What is "Partitioning, Shuffle and sort" phase after finishing Map phase ?

Partitioning

determines which reducer instance will receive which intermediate keys and values.
It is necessary that for any key (regardless of which mapper instance generated it) the destination partition is the same.

Shuffle

Process of moving map outputs to the reducers.
After the first map tasks have completed (the nodes may still be performing several more map tasks each) but they also begin exchanging the intermediate outputs from the map tasks to where they are required by the reducers.

Sort

The set of intermediate keys on a single node is automatically sorted by Hadoop before they are presented to the Reducer.
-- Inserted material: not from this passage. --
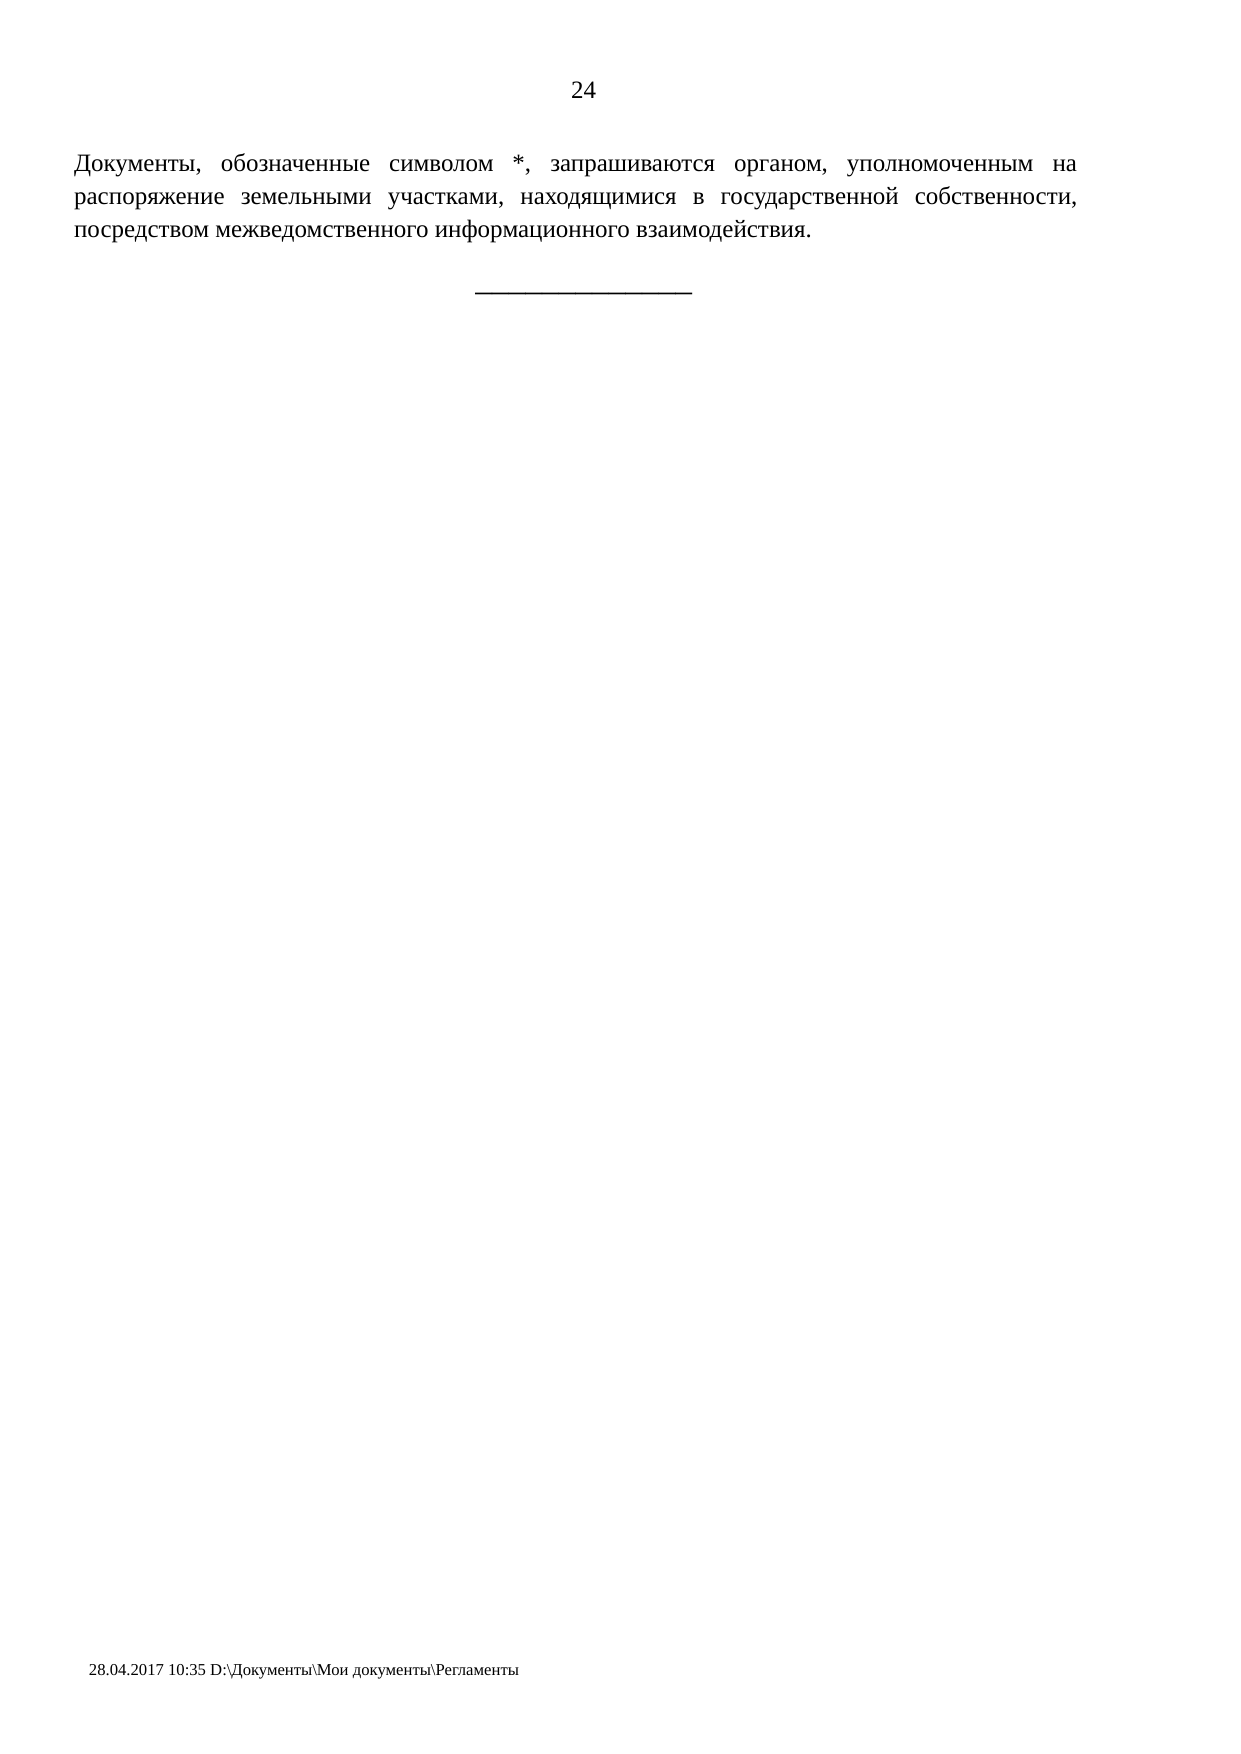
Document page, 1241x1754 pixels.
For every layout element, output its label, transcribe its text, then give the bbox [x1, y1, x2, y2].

subtitle _____________ [89, 259, 1078, 298]
text Документы, обозначенные символом *, запрашиваются органом, уполномоченным на распоряжение земельными участками, находящимися в государственной собственности, посредством межведомственного информационного взаимодействия. [74, 148, 1078, 242]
What is the usage of Context object ?

Context object

has configuration details for the job
allows mappers to interact with other Hadoop systems.

used for :

updating counters
to report the progress
to provide any application level status updates

What are the most commonly defined input formats in Hadoop ?

1. Text Input Format : Default input format ; Key=Line offset , Value=Line

2. Key Value Input Format : for plain text files where the lines are broken into key and value.

3. Sequence File Input Format : used for reading sequence files

Tuesday, 17 May 2016

Namenode vs. Backup node vs. Checkpoint Namenode

NameNode

manages the metadata i.e. info about all the files present in the HDFS on a hadoop cluster
uses 2 files for the namespace :

FS image : keeps track of the latest checkpoint of the namespace
edit logs : A log of changes that have been made to the namespace since checkpoint.

Checkpoint Node

Same structure as Namenode
creates checkpoints for the namespace at regular intervals by downloading the edits and fsimage file from the NameNode and merging it
keeps track of the latest checkpoint

Backup node

Also provides checkpoint functionality as the Checkpoint node
Additionally, maintains up-to-date in-memory copy of the file system namespace that is in sync with the active NameNode.

Input split vs. Block

Block is physical division of data which doesn't consider logical boundaries of records
Input split is the logical division which considers logical boundaries of records as well.